Creating EMR Clusters

Last updated: 2019-11-12 18:34:49


Application Scenario

This document describes how to create an EMR cluster in the EMR Console.

1. AZ and Software Configuration

  • Region and AZ: Currently supported regions include Guangzhou, Shanghai, Beijing, and Silicon Valley. Tencent Cloud products in different regions cannot communicate with each another over a private network.
  • Version and Components: EMR recommends some commonly used combinations of components for Hadoop. You can also combine the components based on your needs.
  • Kerberos Secure Cluster: This specifies whether to enable Kerberos authentication for the cluster.

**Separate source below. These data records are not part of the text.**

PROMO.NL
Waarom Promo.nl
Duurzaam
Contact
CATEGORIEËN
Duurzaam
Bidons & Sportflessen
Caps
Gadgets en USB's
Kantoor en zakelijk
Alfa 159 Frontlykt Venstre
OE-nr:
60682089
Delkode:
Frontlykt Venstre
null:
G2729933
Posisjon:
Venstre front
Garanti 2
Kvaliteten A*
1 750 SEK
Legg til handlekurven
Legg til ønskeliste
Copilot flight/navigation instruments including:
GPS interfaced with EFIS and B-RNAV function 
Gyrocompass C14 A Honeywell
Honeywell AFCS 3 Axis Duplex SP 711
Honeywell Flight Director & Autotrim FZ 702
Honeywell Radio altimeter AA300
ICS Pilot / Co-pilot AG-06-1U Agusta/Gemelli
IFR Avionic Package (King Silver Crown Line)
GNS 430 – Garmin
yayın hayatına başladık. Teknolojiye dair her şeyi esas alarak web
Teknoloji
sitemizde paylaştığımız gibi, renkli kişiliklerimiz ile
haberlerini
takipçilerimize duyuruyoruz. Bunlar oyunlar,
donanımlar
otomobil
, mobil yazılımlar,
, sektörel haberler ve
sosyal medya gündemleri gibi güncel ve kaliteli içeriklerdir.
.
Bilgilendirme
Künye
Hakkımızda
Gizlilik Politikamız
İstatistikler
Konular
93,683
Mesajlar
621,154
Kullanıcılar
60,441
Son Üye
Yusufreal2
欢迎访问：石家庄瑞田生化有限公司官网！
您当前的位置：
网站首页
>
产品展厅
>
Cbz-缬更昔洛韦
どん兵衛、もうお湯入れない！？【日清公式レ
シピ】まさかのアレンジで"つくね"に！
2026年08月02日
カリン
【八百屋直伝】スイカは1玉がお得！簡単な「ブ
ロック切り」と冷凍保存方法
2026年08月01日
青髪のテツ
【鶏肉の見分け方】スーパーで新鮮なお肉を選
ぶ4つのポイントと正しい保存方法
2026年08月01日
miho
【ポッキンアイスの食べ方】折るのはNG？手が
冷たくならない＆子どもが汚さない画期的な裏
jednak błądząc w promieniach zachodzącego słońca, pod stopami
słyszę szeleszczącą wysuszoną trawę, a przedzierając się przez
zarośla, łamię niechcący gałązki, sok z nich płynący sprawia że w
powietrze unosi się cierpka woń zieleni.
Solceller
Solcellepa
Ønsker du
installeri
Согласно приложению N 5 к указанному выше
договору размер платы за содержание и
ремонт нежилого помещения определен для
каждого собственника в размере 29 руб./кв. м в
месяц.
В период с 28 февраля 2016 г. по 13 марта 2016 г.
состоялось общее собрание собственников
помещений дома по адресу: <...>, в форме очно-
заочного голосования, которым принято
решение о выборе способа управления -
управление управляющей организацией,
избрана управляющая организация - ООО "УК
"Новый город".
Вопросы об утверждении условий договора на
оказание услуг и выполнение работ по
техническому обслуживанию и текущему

This feature is not required for individual users and disabled by default.

2. Hardware Configuration

  • High-availability (HA) cluster: By default, once you’ve selected Enable high availability, 2 master nodes, at least 3 core nodes, and 3 common nodes will be enabled. For more information about node types, see Node Type Descriptions.
  • Hardware Configuration: Node specification. EMR provides a variety of node specifications. You can choose your node type, core quantity, memory size, disk type, and disk size to meet your business needs.
  • Cluster Network: To ensure the security of the EMR cluster, all nodes of the cluster are placed in a VPC; therefore, you need to set up a VPC before your can successfully create the EMR cluster.

3. Basic Configuration

  • Cluster Name: EMR clusters are differentiated by cluster name.
  • Security Group: Security groups act as a virtual firewall and control inbound and outbound traffic for CVM instances. Create a new security group if you don’t have one. Otherwise, choose an existing one.
    • Create a security group: EMR will create a security group that allows traffic going through ports 22 and 30001 as well as all traffic from the necessary private network IP range.
    • Use an existing EMR security group: Select an existing EMR security group as the security group for your instance. Open ports 22 and 30001 as well as the required IP range for communication over the private network.
  • COS: After COS is enabled, the EMR cluster can directly compute the data stored in COS so that the compute and storage can be separated, thus reducing the costs of big data processing. To ensure that EMR can access to your data stored in COS, please enter your COS API key.

4. Completing the Creation

After completing the configurations above, click Purchase to make the payment. Your EMR cluster will be automatically created once the payment is received. Wait for about 10 minutes, then you will find the cluster you just created in the EMR Console.

To ensure your EMR cluster working properly, you can view, but please do not modify the configuration information of each instance in the CVM Console.